Whilst watching “Apologia” at London’s Trafalgar Studios earlier this week, I was struck not only by the frequent and deliberate use of religion in the dialogue, but also by a particular part of one of the closing scenes. Whilst in conversation with her son’s girlfriend, Kristin (Stockard Channing) confirms that her books are ordered chronologically and this is because deep down she identifies as an optimist, hopeful that humanity is indeed evolving into something better.
Such sentiments can sometimes seem a little foolhardy to those of us who profess to be well-practiced cynics. Perhaps we might see some improvements in the general wellbeing of those who inhabit this spinning ball of blue, but generally doesn’t it feel like things are getting worse, not better?
As an avid Trekkie, I’m nervously awaiting the arrival of the first aliens to make contact with humanity in the year 2063. Nervous because, apparently, we first have to endure years of nuclear war and the almost entire decimation of planet Earth and her inhabitants, human and otherwise. Regardless of whether first contact with the Vulcans is on the cards or not, history does tend to point towards things first needing to get catastrophically bad before they can get better, and it rarely gets better for everyone at the same time.
Whilst the conflicts of the 20th Century brought to get a united Europe, they also cemented divisions between that newly founded community with Russia and the developing Middle East. Human rights saw staggering leaps, with much of the Global North now celebrating equality in great swathes of previously marginalised groups, however this is often limited to areas of wealth and privilege, as well as adding fuel to the fire of the growing North/South divisions. The outlook for lesbians and gay men has never been so rosy with Australia now adding itself to the growing list of countries which support equal marriage, however Trans rights have arguably taken several steps back and right-wing publications continue to use their position of influence to spread harmful lies. There is growing representation of BAME communities in the arts, but a startling increase in crime against and within those groups. Women, who have perhaps seen the greatest advances, still remain underpaid, overworked, and victims of abuse; when their voices are found to speak out against these injustices, they are mocked and accused of weakness and deceit.
The list could go, and these handful of examples hardly do the current state of affairs justice. However, providing a snapshot of all that is yet still to be achieved is a humbling and startling process.
Whilst watching the new incarnation of the Star Trek franchise (there it is again), I’ve been delighted at the progression I’ve seen, not only in the aesthetic, but in the inclusion of previously underrepresented (or entirely unrepresented) minorities. The inclusion of characters who are disabled, LGBT, or women of colour (in command positions, no less) is a much-needed breath of fresh air into a franchise that has always endeavoured to look to a future in which the best of humanity has overcome the very worst. This week I found myself wondering how I might have responded had I’d seen a gay-relationship on my favourite series when I was in my mid-teens. Star Trek has truly evolved, and evolution is what we should all be aiming for.
Evolution, however, leaves people behind. Some watch Star Trek Discovery and lament for the brightly coloured bridge of the future-past, some see Trans and gender non-binary people fighting not just for their rights but their lives, and lament for the days when “boys were boys and girls were girls”, some hear of Black Lives Matter and ask, “don’t white lives matter too?”. Imagine if we took the same line of thought with the evolution of the human race: “don’t you just ache for the days of primate past?”, “honestly, wasn’t just life so much simpler for the Neanderthals?”

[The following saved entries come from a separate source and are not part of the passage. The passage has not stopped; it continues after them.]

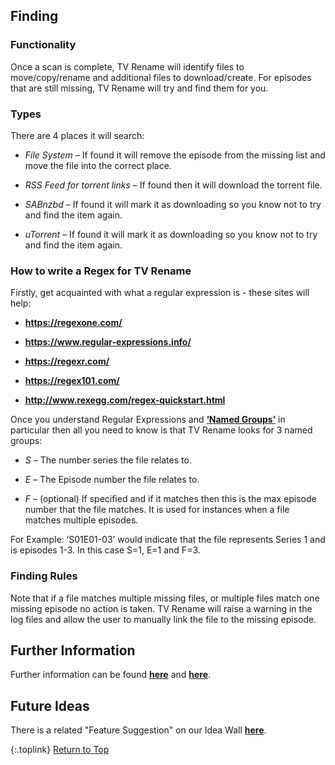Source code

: <!-- START FINDING --------------------------- -->
## Finding

### Functionality

Once a scan is complete, TV Rename will identify files to move/copy/rename and additional files to download/create. For episodes that are still missing, TV Rename will try and find them for you. 

### Types

There are 4 places it will search:

* _File System_ – If found it will remove the episode from the missing list and move the file into the correct place.

* _RSS Feed for torrent links_ – If found then it will download the torrent file.

* _SABnzbd_ – If found it will mark it as downloading so you know not to try and find the item again.

* _uTorrent_ – If found it will mark it as downloading so you know not to try and find the item again.

### How to write a Regex for TV Rename

Firstly, get acquainted with what a regular expression is - these sites will help:

* **https://regexone.com/**

* **https://www.regular-expressions.info/**

* **https://regexr.com/**

* **https://regex101.com/**

* **http://www.rexegg.com/regex-quickstart.html**

Once you understand Regular Expressions and [**‘Named Groups’**](https://www.regular-expressions.info/named.html "Read about Named Groups") in particular then all you need to know is that TV Rename looks for 3 named groups:

* _S_ – The number series the file relates to.

* _E_ – The Episode number the file relates to.

* _F_ – (optional) If specified and if it matches then this is the max episode number that the file matches. It is used for instances when a file matches multiple episodes.

For Example: ‘S01E01-03’ would indicate that the file represents Series 1 and is episodes 1-3. In this case S=1, E=1 and F=3.

### Finding Rules

Note that if a file matches multiple missing files, or multiple files match one missing episode no action is taken. TV Rename will raise a warning in the log files and allow the user to manually link the file to the missing episode.

## Further Information

Further information can be found [**here**](manual/options/#filename-processors) and [**here**](/manual/options/#the-%C2%B5torrent--nzb-tab).

## Future Ideas

There is a related "Feature Suggestion" on our Idea Wall [**here**](http://ideas.theideawall.com/TVRename/Forum/TopicDetails/e6663947-906a-4a91-95ae-e45a91c6efb0).

{:.toplink}
[Return to Top]()
<!-- END FINDING      ------------------------ -->
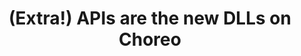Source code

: ---
title: '(Extra!) APIs are the new DLLs on Choreo'
description: Deploy healthcare accelerator code into WSO2 Choreo as APIs and access accelerator functionality not only from Ballerina but also other languages such as Java, .Net, and Python as internal APIs, or from other systems as external APIs. Bring your own code to the party on Choreo. 
image: 'images/health-apis-are-new-dll.png'
url: 'https://wso2.com/choreo/internal-developer-platform'
---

However, bettering ourselves is not only desirable, it is essential. Survival of the fittest does not need to be applied to our collective human responsibility; we can not only just survive together but THRIVE together, all of us regardless of our spiritual, physical or emotional fitness. It is absolutely essential that we see growth in our understanding, our compassion, and our knowledge, else we are doomed to fail in our Divinely-given command to “be fruitful”. Fruitfulness must not be limited to the biological act of continuing the species, it has to be more for us to live life “abundantly” as promised by Christ. And so, evolution for the twenty-first century follower of Jesus Christ has nothing to do with biology, and everything to do with how we apply our theology.
In the last four weeks I have indirectly been on the receiving-end of two letters which I believe to represent the “survival of the fittest theology”: attacks on character, misuse of Scripture, and reactionary comments made in fear, to name but some of the content. These letters have not sought to increase the fruitfulness of anyone but the authors, and therefore have not only prevented me from living life in abundance, but likely themselves as well and most definitely those on the fringe of Christian community. These letters have been issued, not to seek evolution, a path ahead to the future, but to hide away in the safety of churlish adolescence and ensure the maintenance of the status quo so that the fittest can continue to survive at the cost of the weak and the marginalised.
As we approach the Christmas season at dazzling warp speed we begin to prepare ourselves for the coming of the God made flesh; the God who came not to ensure the survival of the fittest, but to live amongst and enable a collective evolution to abundance, the thriving of ALL of God’s creation. Where will our hearts and actions be over the coming weeks: do we want to survive or THRIVE? And if it is the latter, as I hope it is, then it must be for all, not just the fittest.